The Core 100 program invites students and faculty from the College to join us for our weekly lecture series. Each week, all of the first-year students participate in lecture-discussions with about 400 of their classmates. We have space in the Center for the Arts (Building 1P) Williamson Theatre to accommodate individual guests (no permission needed) and can have as many as two additional classes at each of the lectures. Permission is not required for classes to attend, but please notify Donna Scimeca at 718.982.3405 if you plan to bring a class.
The lectures are 50 minutes and are all in the Williamson Theatre. They meet on the following days/times: Wednesdays at 12:20pm, and Thursdays at 8:00am, 10:10am, 4:40pm, and 6:30pm.
Please note that in the spring, the Saturday 10:10am lectures are held in the Center for the Arts Lecture Hall, but due to space limitations, we unfortunately cannot accommodate additional classes.
The Lecture Series schedule for the week of Monday, Mar. 30 is as follows:
Wednesday, Apr. 1:
-12:20pm: “Mendez v. Westminster School District,” presented by George Sanchez.
This lecture will address how the path to school desegregation, and the overturning of Plessy v. Ferguson, can be traced to a 1946 federal court case decided in the Ninth Court of Appeals, eight years before the pivotal Brown v. Board of Education decision. This case ruled that the exclusion of Mexican American children from California public schools were unconstitutional based on the 14th Amendment.
George Emilio Sanchez is a Professor and Chairperson of the Performing and Creative Arts Department at CSI. This is his sixth year of teaching Core 100.
Thursday, Apr. 2:
-8:00am: “Racial Segregation in the U.S. Military,” presented by Niles French.
Explore the history of segregation in the United States through examining the experiences of African American soldiers and the legal changes that our nation has faced in the military.

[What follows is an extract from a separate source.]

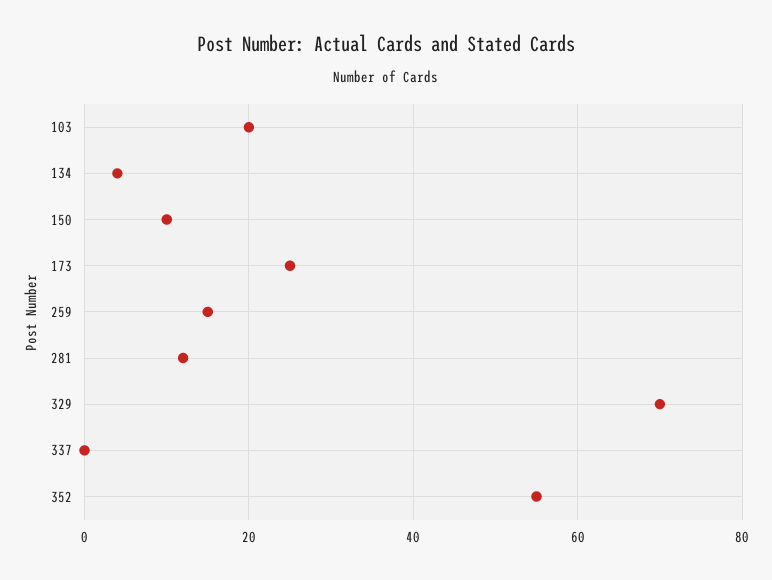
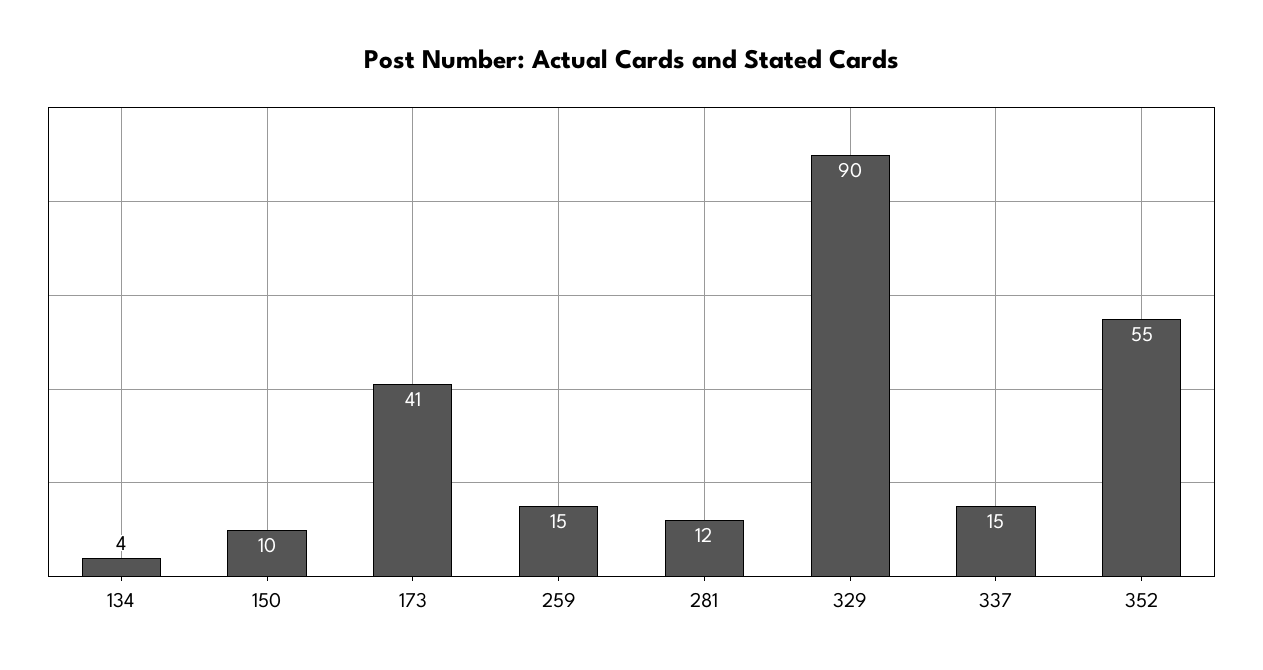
103: 20 -> none
173: 25 -> 41
329: 70 -> 90
337: 0 -> 15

Niles French earned his MA degree in History from the College of Staten Island. He is an Adjunct Professor, teaching in both the Core and American Studies programs at CSI, and is also the head of Development at the Staten Island Historical Society at Historic Richmond Town.
-10:10am: “Rocking Civil Rights” presented by Richard Powers.

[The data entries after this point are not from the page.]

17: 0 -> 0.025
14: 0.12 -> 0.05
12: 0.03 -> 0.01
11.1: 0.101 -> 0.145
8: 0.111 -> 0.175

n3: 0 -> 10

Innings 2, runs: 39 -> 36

In “Civil Rights and Popular Music,” we will be exploring how popular culture and race have been intertwined throughout U.S. history, and how rock ‘n’ roll came to play a role in integrating this country during the civil rights era.
Richard Gid Powers has been teaching history at CSI since 1971 and was one of the people responsible for creating Core and having it be a required course at CSI. He has written books on J. Edgar Hoover, the FBI, U.S. Anticommunism, and the FBI in popular entertainment, and has just published a religious thriller, The Mystery of the Trinity.

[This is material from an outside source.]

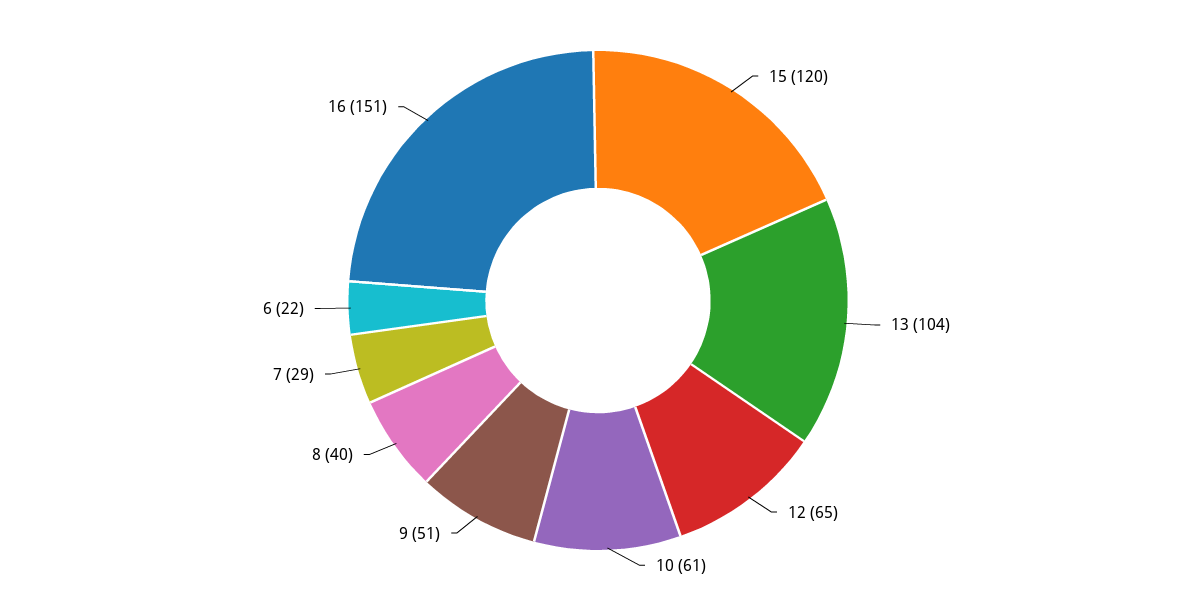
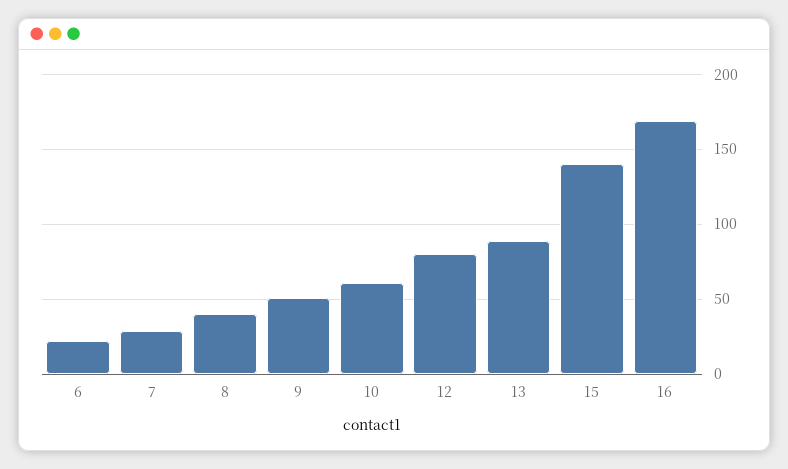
15: 120 -> 140
13: 104 -> 90
12: 65 -> 80
16: 151 -> 170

-4:40pm: “The Life, Death, and Burial of Jim Crow,” presented by Donna Scimeca.
This lecture will discuss how Jim Crow came into existence, its impact on society, and how it ended. The lecture will highlight the role played by Charles Hamilton Houston as the man who killed Jim Crow, and will include a short clip from the documentary The Road to Brown.
Donna Scimeca earned her MA in History from the College of Staten Island and is the Core Program Coordinator and Lecturer.
-6:30pm: Special Event: The Core Program, in partnership with the Department of Sociology and Anthropology, will be presenting Every Mother’s Son, a documentary about police misconduct and the growing national movement for the need to reform policing. The film will be shown in the first hour (6:30pm to 7:20pm). Following the showing of the documentary, King Downing, and attorney and founder of the Human Rights – Racial Justice Center, and one of the mothers profiled in the film, Iris Baez, will join Professor John (Jay) Arena, to lead the audience in a discussion (7:30pm to 8:15pm). This is a CLUE-certified event.
John (Jay) Arena, Assistant Professor in the Department of Sociology and Anthropology, earned his PhD in Sociology, and MA in Latin American Studies, from Tulane University in New Orleans and joined the College of Staten Island’s Department of Sociology and Anthropology in fall 2008. Prior to and during graduate school, he participated in various community and labor-organizing efforts in New Orleans. As a public sociologist, he has built on and maintained this commitment to social change by linking his research, writing, and teaching to the service of changing oppressive social conditions.